» AVAILABLE DATA:
==========
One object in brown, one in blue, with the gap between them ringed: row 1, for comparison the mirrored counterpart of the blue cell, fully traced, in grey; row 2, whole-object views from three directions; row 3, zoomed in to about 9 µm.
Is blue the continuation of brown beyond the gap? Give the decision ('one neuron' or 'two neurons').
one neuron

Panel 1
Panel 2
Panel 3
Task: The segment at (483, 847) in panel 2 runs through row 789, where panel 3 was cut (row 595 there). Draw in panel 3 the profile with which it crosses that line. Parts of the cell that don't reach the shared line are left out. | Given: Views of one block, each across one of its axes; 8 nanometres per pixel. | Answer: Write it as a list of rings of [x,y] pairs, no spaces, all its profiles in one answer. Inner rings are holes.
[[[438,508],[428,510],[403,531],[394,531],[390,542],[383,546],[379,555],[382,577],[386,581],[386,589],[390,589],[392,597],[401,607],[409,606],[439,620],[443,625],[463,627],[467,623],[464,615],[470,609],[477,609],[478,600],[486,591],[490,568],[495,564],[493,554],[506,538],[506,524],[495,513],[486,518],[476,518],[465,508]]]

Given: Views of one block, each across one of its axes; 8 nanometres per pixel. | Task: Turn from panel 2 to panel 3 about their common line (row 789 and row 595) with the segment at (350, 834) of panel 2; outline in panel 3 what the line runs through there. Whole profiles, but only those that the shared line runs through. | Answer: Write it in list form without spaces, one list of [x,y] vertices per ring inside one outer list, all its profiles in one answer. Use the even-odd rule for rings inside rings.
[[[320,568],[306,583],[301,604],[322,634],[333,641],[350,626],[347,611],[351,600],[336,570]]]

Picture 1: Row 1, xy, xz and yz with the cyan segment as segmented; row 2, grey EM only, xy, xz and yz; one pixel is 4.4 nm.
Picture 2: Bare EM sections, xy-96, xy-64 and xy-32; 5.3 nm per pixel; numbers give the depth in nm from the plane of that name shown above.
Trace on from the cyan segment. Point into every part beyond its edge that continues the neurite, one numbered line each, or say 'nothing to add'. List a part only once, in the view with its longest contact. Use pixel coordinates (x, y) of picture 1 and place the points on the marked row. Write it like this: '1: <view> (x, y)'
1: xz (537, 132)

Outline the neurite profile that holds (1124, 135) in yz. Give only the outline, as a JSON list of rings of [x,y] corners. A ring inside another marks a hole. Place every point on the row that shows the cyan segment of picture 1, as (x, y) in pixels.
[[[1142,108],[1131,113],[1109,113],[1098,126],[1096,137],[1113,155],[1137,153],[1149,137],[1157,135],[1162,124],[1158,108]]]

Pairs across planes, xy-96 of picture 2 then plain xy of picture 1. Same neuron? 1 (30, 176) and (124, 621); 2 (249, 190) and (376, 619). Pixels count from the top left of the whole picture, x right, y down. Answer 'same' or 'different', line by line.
==========
» WHAT THE EXERCISE ASKS:
Repeat every entry exactly. Nothing may be dropped.

» SOLUTION:
One object in brown, one in blue, with the gap between them ringed: row 1, for comparison the mirrored counterpart of the blue cell, fully traced, in grey; row 2, whole-object views from three directions; row 3, zoomed in to about 9 µm.
Is blue the continuation of brown beyond the gap? Give the decision ('one neuron' or 'two neurons').
one neuron

Panel 1
Panel 2
Panel 3
Task: The segment at (483, 847) in panel 2 runs through row 789, where panel 3 was cut (row 595 there). Draw in panel 3 the profile with which it crosses that line. Parts of the cell that don't reach the shared line are left out. | Given: Views of one block, each across one of its axes; 8 nanometres per pixel. | Answer: Write it as a list of rings of [x,y] pairs, no spaces, all its profiles in one answer. Inner rings are holes.
[[[438,508],[428,510],[403,531],[394,531],[390,542],[383,546],[379,555],[382,577],[386,581],[386,589],[390,589],[392,597],[401,607],[409,606],[439,620],[443,625],[463,627],[467,623],[464,615],[470,609],[477,609],[478,600],[486,591],[490,568],[495,564],[493,554],[506,538],[506,524],[495,513],[486,518],[476,518],[465,508]]]

Given: Views of one block, each across one of its axes; 8 nanometres per pixel. | Task: Turn from panel 2 to panel 3 about their common line (row 789 and row 595) with the segment at (350, 834) of panel 2; outline in panel 3 what the line runs through there. Whole profiles, but only those that the shared line runs through. | Answer: Write it in list form without spaces, one list of [x,y] vertices per ring inside one outer list, all its profiles in one answer. Use the even-odd rule for rings inside rings.
[[[320,568],[306,583],[301,604],[322,634],[333,641],[350,626],[347,611],[351,600],[336,570]]]

Picture 1: Row 1, xy, xz and yz with the cyan segment as segmented; row 2, grey EM only, xy, xz and yz; one pixel is 4.4 nm.
Picture 2: Bare EM sections, xy-96, xy-64 and xy-32; 5.3 nm per pixel; numbers give the depth in nm from the plane of that name shown above.
Trace on from the cyan segment. Point into every part beyond its edge that continues the neurite, one numbered line each, or say 'nothing to add'. List a part only once, in the view with its longest contact. Use pixel coordinates (x, y) of picture 1 and place the points on the marked row. Write it like this: '1: <view> (x, y)'
1: xz (537, 132)

Outline the neurite profile that holds (1124, 135) in yz. Give only the outline, as a JSON list of rings of [x,y] corners. A ring inside another marks a hole. Place every point on the row that shows the cyan segment of picture 1, as (x, y) in pixels.
[[[1142,108],[1131,113],[1109,113],[1098,126],[1096,137],[1113,155],[1137,153],[1149,137],[1157,135],[1162,124],[1158,108]]]

Pairs across planes, xy-96 of picture 2 then plain xy of picture 1. Same neuron? 1 (30, 176) and (124, 621); 2 (249, 190) and (376, 619). Pixels count from the top left of the whole picture, x right, y down. Answer 'same' or 'different', line by line.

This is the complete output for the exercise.